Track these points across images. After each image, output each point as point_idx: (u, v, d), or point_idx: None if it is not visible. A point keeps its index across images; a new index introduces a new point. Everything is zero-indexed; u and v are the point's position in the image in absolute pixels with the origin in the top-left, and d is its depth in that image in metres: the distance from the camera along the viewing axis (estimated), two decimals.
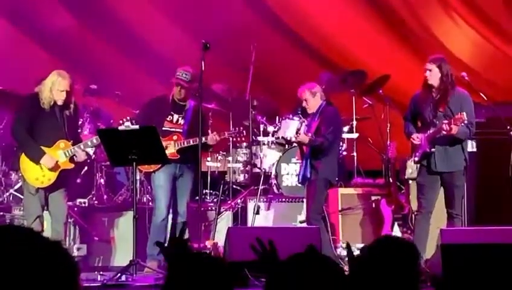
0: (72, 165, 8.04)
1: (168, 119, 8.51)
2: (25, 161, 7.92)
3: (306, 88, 8.75)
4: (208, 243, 8.59)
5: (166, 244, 3.22)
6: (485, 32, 11.41)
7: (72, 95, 7.98)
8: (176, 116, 8.53)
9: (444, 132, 7.63)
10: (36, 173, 7.89)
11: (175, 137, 8.43)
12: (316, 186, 8.54)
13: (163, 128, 8.39)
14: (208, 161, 10.22)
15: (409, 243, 3.43)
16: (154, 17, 11.45)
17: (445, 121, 7.64)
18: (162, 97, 8.65)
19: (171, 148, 8.31)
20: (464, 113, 7.52)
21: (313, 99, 8.71)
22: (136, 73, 11.50)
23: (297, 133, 8.70)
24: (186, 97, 8.56)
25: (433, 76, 7.86)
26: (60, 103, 7.87)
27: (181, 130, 8.49)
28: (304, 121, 9.19)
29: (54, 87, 7.83)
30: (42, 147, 7.88)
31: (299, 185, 8.98)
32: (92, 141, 8.11)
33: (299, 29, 11.62)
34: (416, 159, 7.96)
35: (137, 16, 11.52)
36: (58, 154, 7.93)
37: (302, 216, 9.25)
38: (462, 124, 7.58)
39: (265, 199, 9.66)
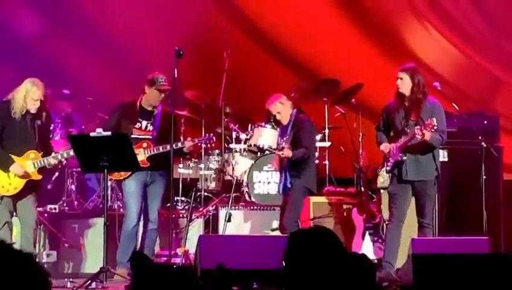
0: (39, 177, 7.90)
1: (136, 126, 8.39)
2: None
3: (275, 101, 8.72)
4: (179, 251, 8.56)
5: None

Work to complete – Write out the whole listing again, exactly, with no pictures.

Expected answer –
Track these points across images. After each image, output each point as point_idx: (u, v, d), or point_idx: None if it is not visible. A point keeps its index across images; a new index introduces a new point. Everything is zero-indexed; u and v are the point's position in the image in absolute pixels with the origin in the top-left, and d is its depth in that image in metres: the distance from the camera along the viewing axis (estimated), two decimals.
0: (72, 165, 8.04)
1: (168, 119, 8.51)
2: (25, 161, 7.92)
3: (306, 88, 8.75)
4: (208, 243, 8.59)
5: (166, 244, 3.22)
6: (485, 32, 11.41)
7: (72, 95, 7.98)
8: (176, 116, 8.53)
9: (444, 132, 7.63)
10: (36, 173, 7.89)
11: (175, 137, 8.43)
12: (316, 186, 8.54)
13: (163, 128, 8.39)
14: (208, 161, 10.22)
15: (409, 243, 3.43)
16: (154, 17, 11.45)
17: (445, 121, 7.64)
18: (162, 97, 8.65)
19: (171, 148, 8.31)
20: (464, 113, 7.52)
21: (313, 99, 8.71)
22: (136, 73, 11.50)
23: (297, 133, 8.70)
24: (186, 97, 8.56)
25: (433, 76, 7.86)
26: (60, 103, 7.87)
27: (181, 130, 8.49)
28: (304, 121, 9.19)
29: (54, 87, 7.83)
30: (42, 147, 7.88)
31: (299, 185, 8.98)
32: (92, 141, 8.11)
33: (299, 29, 11.62)
34: (416, 159, 7.96)
35: (137, 16, 11.52)
36: (58, 154, 7.93)
37: (302, 216, 9.25)
38: (462, 124, 7.58)
39: (265, 199, 9.66)
0: (39, 177, 7.90)
1: (136, 126, 8.39)
2: None
3: (275, 101, 8.72)
4: (179, 251, 8.56)
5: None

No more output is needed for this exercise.